Soweit die Theorie. Jetzt ist aber das Problem mit dem generischen Maskulinum: Grammatisch mag es per Definition für alle gelten. Und es mag sein, dass sich auch Frauen davon angesprochen fühlen. Viele psycholinguistische Studien zeigen aber: Bei Sätzen, die im generischen Maskulinum formuliert sind, stellen sich die meisten Menschen vor allem Männer vor.
Fragt man etwa Versuchspersonen nach berühmten Musikern oder Schriftstellern, nennen sie signifikant mehr Männer, als wenn nach “Musikerinnen und Musikern” gefragt wird. Ähnliches zeigt sich, wenn politische Kandidaten für das Amt des Bundeskanzlers genannt werden sollen. Noch handfestere Ergebnisse liefern Studien, die mit Reaktionszeit-Messungen arbeiten. Versuchspersonen bekamen dafür verschiedene Satzkombinationen präsentiert, zum Beispiel:
“Die Sozialarbeiter liefen durch den Bahnhof.”
“Wegen der schönen Wetterprognose trugen mehrere der Frauen keine Jacke.”
Die Frage war dann: Ist der zweite Satz eine sinnvolle Fortsetzung des ersten, ja oder nein? Gemessen wurde die Zeit, bis die Leute “ja” drückten. Über diese Reaktionszeit versuchen Forschende indirekt herauszufinden, wie gut Sprache und die Bilder, die dabei im Kopf entstehen, zusammenpassen.
Das Ergebnis: Die Reaktionszeit war immer dann länger, wenn im zweiten Satz Frauen vorkamen. Die weiblichen Sätze scheinen also irgendwie zu irritieren. So ist das Resümee: Das generische Maskulinum erzeugt eher Bilder von Männern im Kopf.
Das generische Maskulinum ist nicht generisch
Dieser Male-Bias – also dass Wörter im generischen Maskulinum eher männliche Bilder im Kopf erzeugen – gilt nicht nur für Berufe, die stereotyp männlich besetzt sind, wie etwa Physiker. Selbst bei stereotyp weiblich besetzten Berufen wie Kosmetiker, Kassierer oder Tänzer denken Leute in Experimenten eher an Männer.

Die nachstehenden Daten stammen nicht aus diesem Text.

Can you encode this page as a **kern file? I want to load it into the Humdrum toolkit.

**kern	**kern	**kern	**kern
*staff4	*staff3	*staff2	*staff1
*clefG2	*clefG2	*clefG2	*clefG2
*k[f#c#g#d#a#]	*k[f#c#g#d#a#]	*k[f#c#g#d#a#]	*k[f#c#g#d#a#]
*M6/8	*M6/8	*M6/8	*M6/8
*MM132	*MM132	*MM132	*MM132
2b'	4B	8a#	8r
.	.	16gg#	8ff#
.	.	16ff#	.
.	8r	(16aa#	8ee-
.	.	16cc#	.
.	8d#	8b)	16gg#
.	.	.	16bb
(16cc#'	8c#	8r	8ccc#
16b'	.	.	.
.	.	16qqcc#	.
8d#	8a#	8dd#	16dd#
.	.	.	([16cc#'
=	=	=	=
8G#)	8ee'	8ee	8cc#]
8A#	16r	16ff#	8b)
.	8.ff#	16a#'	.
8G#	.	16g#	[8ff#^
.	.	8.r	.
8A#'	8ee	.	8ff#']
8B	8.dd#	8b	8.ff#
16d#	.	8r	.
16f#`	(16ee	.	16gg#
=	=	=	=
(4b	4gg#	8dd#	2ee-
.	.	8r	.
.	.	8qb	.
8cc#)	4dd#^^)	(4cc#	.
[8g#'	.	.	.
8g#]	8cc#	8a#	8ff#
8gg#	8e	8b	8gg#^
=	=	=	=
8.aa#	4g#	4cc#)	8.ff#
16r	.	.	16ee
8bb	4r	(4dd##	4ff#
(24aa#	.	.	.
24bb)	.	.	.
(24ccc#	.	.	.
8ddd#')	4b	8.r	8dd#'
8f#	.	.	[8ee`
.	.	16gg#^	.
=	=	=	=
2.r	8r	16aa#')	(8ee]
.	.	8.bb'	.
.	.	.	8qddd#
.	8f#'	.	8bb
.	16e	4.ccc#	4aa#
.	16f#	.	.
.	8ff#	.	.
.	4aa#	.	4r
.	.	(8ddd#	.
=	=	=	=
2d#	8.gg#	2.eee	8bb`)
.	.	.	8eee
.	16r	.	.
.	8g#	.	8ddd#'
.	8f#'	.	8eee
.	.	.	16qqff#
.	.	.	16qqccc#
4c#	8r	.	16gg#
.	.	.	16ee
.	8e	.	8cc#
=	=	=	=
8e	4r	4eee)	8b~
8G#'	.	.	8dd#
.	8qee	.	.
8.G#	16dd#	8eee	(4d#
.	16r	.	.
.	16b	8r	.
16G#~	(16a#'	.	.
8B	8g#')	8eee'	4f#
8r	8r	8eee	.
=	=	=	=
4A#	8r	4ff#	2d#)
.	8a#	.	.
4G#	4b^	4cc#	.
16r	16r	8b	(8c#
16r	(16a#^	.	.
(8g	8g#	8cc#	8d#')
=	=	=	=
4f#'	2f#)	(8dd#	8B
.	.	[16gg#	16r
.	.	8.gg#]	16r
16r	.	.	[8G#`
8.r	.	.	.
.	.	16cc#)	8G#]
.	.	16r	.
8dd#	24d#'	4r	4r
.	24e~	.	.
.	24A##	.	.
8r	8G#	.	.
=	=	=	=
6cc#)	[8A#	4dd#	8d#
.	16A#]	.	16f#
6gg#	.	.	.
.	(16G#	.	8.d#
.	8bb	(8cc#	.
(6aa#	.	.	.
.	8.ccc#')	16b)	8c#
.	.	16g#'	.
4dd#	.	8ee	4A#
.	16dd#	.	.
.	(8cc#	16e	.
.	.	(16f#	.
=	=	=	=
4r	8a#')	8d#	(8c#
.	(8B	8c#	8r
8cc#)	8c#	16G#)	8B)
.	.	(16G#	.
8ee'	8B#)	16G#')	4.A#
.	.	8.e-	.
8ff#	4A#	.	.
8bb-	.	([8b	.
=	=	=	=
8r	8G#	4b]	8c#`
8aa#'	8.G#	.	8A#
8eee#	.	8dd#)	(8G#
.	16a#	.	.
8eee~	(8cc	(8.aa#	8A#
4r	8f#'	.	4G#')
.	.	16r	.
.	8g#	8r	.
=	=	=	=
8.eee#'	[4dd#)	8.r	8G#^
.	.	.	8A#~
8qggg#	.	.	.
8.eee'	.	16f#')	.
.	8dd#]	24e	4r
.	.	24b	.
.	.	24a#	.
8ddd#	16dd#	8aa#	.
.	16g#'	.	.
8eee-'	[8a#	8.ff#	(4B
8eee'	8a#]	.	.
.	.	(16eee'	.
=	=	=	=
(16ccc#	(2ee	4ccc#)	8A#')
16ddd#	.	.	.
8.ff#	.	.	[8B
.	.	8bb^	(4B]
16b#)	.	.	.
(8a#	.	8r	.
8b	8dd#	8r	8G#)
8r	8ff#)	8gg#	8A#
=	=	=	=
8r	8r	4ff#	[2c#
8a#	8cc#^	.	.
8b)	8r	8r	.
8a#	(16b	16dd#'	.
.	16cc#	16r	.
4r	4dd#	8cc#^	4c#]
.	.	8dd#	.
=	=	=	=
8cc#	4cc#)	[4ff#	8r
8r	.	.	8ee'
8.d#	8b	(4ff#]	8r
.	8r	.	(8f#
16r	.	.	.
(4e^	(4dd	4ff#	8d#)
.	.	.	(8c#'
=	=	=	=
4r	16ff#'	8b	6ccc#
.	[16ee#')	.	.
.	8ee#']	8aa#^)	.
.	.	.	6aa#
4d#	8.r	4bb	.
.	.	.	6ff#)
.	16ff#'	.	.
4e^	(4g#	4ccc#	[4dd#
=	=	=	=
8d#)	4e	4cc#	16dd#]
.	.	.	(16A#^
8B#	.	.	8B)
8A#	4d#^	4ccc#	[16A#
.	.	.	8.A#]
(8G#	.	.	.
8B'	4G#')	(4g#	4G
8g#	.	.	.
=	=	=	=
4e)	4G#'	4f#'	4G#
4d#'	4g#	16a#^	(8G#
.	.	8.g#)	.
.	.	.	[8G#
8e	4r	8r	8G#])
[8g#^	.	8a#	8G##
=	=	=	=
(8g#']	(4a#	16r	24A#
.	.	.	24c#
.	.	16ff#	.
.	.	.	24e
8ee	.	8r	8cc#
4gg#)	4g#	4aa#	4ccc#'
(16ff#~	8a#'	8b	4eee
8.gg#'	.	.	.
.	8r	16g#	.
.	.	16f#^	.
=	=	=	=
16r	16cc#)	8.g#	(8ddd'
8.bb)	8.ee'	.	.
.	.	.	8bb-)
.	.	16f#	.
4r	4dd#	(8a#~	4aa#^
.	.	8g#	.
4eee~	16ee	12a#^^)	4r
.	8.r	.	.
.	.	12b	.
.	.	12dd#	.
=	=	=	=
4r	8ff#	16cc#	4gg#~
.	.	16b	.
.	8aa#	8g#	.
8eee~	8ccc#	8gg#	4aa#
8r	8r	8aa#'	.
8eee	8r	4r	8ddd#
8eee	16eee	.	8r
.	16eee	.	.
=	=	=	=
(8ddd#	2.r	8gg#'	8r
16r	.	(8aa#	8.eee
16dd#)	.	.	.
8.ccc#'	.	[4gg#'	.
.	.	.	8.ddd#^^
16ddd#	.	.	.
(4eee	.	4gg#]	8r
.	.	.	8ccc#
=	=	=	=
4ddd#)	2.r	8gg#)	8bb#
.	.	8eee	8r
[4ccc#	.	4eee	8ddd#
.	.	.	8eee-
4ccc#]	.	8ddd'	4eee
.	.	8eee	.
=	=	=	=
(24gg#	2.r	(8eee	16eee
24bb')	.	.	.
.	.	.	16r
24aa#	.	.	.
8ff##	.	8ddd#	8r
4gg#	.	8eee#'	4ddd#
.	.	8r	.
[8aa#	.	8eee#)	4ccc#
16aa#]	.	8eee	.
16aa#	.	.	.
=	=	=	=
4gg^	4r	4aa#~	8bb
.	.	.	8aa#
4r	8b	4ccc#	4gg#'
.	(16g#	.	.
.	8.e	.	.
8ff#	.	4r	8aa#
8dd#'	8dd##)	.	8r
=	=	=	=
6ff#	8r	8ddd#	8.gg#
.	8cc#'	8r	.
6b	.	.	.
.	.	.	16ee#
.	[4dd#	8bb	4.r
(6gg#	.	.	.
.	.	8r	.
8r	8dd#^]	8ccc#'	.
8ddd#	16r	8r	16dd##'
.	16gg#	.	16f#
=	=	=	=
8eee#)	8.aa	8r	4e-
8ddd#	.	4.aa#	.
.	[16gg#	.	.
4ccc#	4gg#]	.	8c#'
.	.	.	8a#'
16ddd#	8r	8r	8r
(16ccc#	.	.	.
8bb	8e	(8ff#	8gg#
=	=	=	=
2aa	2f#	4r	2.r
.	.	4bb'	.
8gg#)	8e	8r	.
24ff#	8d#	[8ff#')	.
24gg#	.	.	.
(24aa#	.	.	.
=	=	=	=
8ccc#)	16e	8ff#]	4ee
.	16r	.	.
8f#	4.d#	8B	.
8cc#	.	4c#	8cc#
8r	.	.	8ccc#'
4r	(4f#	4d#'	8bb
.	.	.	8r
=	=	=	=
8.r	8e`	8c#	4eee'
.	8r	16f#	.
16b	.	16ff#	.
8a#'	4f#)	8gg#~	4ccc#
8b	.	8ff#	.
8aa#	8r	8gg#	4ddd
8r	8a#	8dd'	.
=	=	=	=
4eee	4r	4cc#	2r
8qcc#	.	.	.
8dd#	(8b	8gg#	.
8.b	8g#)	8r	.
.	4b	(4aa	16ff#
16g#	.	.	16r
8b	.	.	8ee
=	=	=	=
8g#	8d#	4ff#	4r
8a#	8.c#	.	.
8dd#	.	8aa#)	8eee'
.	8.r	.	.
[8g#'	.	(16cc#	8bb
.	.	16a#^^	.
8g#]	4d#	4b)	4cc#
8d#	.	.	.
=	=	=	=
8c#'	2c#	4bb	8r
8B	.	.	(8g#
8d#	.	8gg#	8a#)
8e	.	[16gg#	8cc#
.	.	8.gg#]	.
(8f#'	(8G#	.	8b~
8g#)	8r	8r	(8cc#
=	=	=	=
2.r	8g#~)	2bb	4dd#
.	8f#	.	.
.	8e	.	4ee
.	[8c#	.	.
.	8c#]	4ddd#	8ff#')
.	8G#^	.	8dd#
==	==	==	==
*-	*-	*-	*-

Das Fazit aus diesen Studien lautet deshalb: Das generische Maskulinum ist nicht generisch, es erzeugt vor allem männliche Bilder im Kopf. Und somit, so die Kritik, stellt es die Welt nicht so divers dar, wie sie heute ist. Seit den 1970er -Jahren gibt es deshalb Diskussionen darüber, dass die Sprache geschlechtergerechter werden muss.